**** Data supplied ****

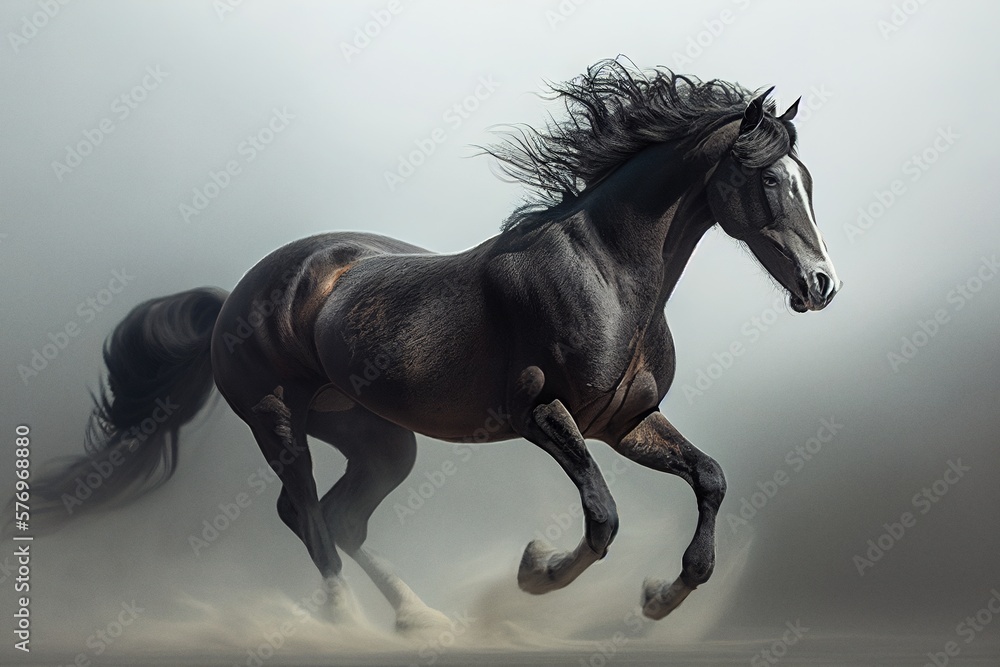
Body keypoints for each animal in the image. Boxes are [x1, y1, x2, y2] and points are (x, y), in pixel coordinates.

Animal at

****
**** Data supplied ****

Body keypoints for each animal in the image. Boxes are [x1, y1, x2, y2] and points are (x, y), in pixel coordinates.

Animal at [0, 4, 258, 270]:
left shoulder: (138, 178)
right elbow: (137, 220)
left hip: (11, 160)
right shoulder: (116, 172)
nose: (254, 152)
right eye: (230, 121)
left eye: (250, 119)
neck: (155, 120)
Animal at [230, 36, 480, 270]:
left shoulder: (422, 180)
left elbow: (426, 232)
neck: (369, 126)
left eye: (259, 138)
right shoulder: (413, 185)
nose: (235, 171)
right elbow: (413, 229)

****

» Your objective:
Take the records above and return, word for word, only the lines that fall from the line with "right elbow: (137, 220)" to the line with "right elbow: (413, 229)", both of them included.

» Task answer:
right elbow: (137, 220)
left hip: (11, 160)
right shoulder: (116, 172)
nose: (254, 152)
right eye: (230, 121)
left eye: (250, 119)
neck: (155, 120)
Animal at [230, 36, 480, 270]:
left shoulder: (422, 180)
left elbow: (426, 232)
neck: (369, 126)
left eye: (259, 138)
right shoulder: (413, 185)
nose: (235, 171)
right elbow: (413, 229)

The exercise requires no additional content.